Parmi le flot de délibérations qu’égrène un conseil municipal durant la mandature, il en est qui attirent l’attention, qui ouvrent des polémiques, parfois des débats. La plupart passent discrètement, d’autant plus quand, entérinant leur manque d’information et d’investigation habituel, les conseillers se soustraient en choeur à la publicité légitime des “débats”.
Il y a un an, les plus incitatifs d’entre eux, avaient avec renfort de supporters, l’accusation aisée d’obscurs arrangements à l’encontre de leurs prédécesseurs.

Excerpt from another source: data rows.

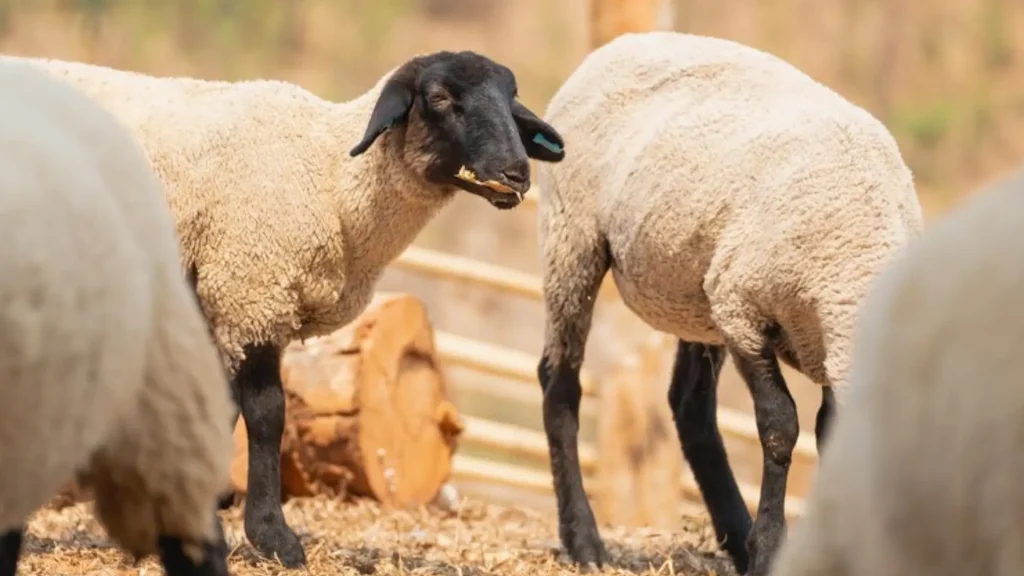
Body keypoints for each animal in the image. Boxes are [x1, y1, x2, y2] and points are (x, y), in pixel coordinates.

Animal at [533, 31, 924, 576]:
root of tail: (618, 45)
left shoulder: (822, 342)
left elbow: (825, 434)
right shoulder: (742, 309)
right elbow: (781, 426)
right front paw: (770, 548)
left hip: (695, 296)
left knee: (688, 405)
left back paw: (735, 537)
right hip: (572, 234)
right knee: (560, 383)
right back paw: (585, 543)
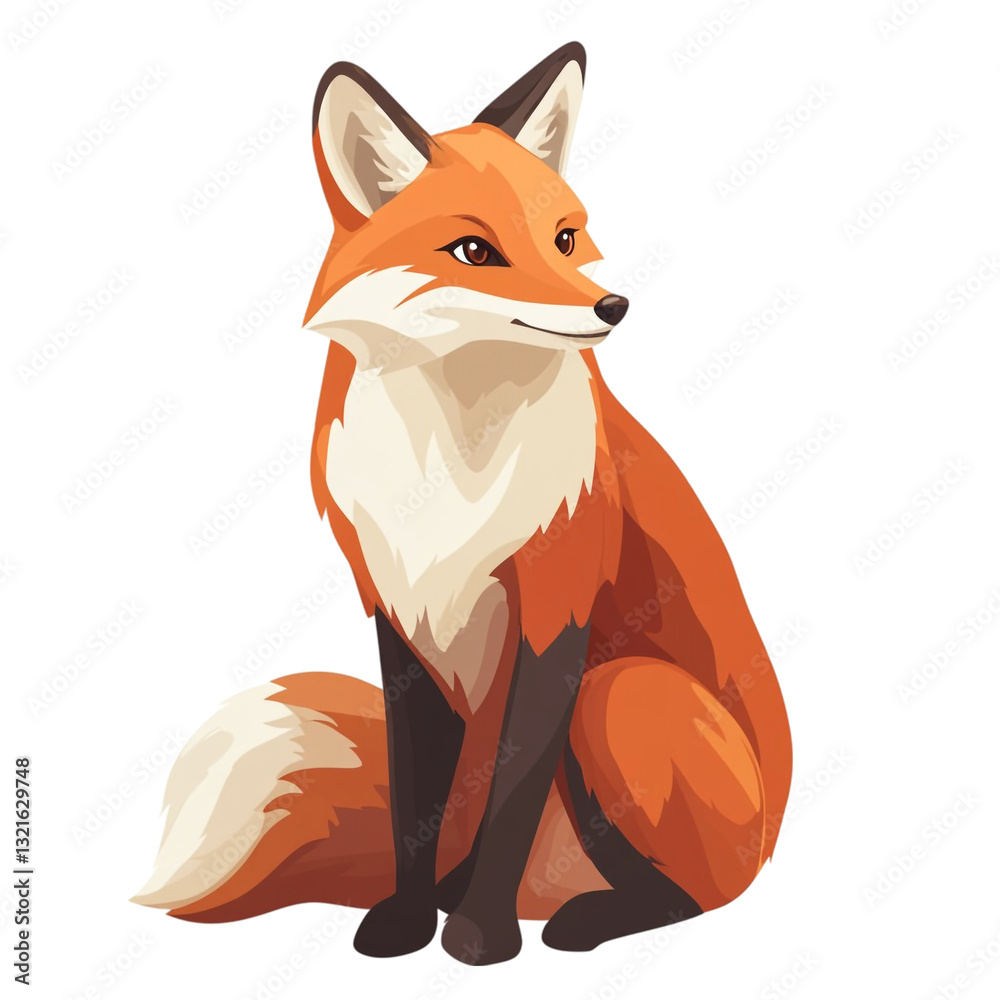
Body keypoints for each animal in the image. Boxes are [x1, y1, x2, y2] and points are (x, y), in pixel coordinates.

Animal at [133, 42, 792, 965]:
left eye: (563, 238)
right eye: (475, 250)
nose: (613, 306)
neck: (449, 472)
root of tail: (772, 839)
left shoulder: (556, 611)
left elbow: (512, 794)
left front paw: (480, 938)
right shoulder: (395, 612)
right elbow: (416, 798)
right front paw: (408, 922)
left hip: (618, 692)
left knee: (700, 897)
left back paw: (584, 917)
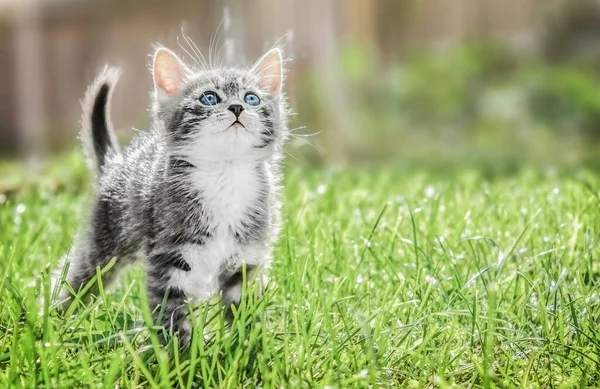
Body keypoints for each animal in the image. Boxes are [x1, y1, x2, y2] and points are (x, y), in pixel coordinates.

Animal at [52, 44, 288, 342]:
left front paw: (247, 346)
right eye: (209, 98)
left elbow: (243, 306)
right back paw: (54, 322)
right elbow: (171, 308)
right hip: (103, 242)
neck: (225, 172)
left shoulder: (246, 254)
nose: (237, 107)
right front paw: (181, 351)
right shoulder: (169, 255)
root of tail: (115, 165)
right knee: (78, 279)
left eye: (252, 98)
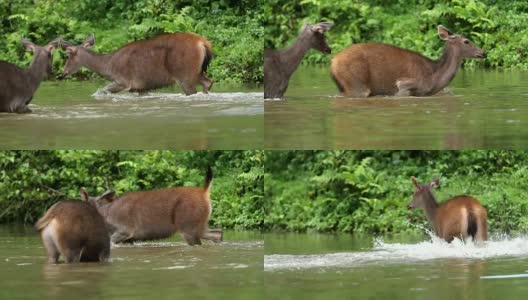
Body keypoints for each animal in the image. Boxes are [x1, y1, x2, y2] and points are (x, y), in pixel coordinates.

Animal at [59, 32, 212, 94]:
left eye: (67, 56)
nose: (63, 73)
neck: (108, 67)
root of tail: (203, 43)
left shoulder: (124, 81)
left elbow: (102, 90)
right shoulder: (141, 87)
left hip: (184, 74)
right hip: (196, 72)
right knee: (208, 82)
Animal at [80, 166, 223, 246]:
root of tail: (204, 191)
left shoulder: (125, 230)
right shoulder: (129, 239)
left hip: (188, 224)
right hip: (198, 224)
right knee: (218, 233)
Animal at [330, 25, 486, 97]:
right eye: (467, 41)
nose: (483, 53)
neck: (433, 77)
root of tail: (333, 62)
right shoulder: (404, 84)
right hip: (356, 83)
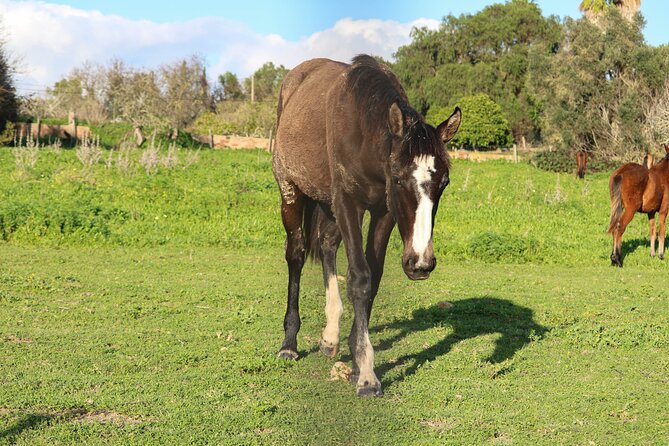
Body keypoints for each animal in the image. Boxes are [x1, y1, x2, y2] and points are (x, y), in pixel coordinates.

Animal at [272, 56, 460, 398]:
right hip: (290, 190)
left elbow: (373, 277)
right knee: (296, 253)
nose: (421, 263)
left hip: (327, 203)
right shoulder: (349, 203)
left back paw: (330, 336)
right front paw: (368, 376)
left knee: (327, 245)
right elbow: (359, 277)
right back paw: (289, 343)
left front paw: (357, 358)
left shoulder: (383, 212)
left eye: (444, 182)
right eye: (398, 178)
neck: (362, 133)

Ils feraient bien d’être plus raisonnables, s’ils ne tiennent pas maintenant à se voir justement incriminés.
A méditer, un proverbe d’actualité : “quant on dépasse les bornes, y’a plus de limites”.
Et aussi :
Code pénal
Partie législative
LIVRE IV : Des crimes et délits contre la nation, l'Etat et la paix publique.
TITRE III : Des atteintes à l'autorité de l'Etat.
CHAPITRE II : Des atteintes à l'administration publique commises par des personnes exerçant une fonction publique.
Section 3 : Des manquements au devoir de probité.
Paragraphe 3 : De la prise illégale d'intérêts.
Article 432-12 - Modifié par Ordonnance n°2000-916 du 19 septembre 2000 - art. 3 (V) JORF 22 septembre 2000 en vigueur le 1er janvier 2002
“Le fait, par une personne dépositaire de l'autorité publique ou chargée d'une mission de service public ou par une personne investie d'un mandat électif public, de prendre, recevoir ou conserver, directement ou indirectement, un intérêt quelconque dans une entreprise ou dans une opération dont elle a, au moment de l'acte, en tout ou partie, la charge d'assurer la surveillance, l'administration, la liquidation ou le paiement, est puni de cinq ans d'emprisonnement et de 75 000 euros d'amende.”
Toute personne, qui du fait de son mandat électif public, participe directement ou indirectement, notamment par l’usage de son droit de vote, à une prise illégale d’intérêt, se rend complice de cet acte et peut être punie de la même peine.
Le délai de prescription de l’action publique est de 10 ans.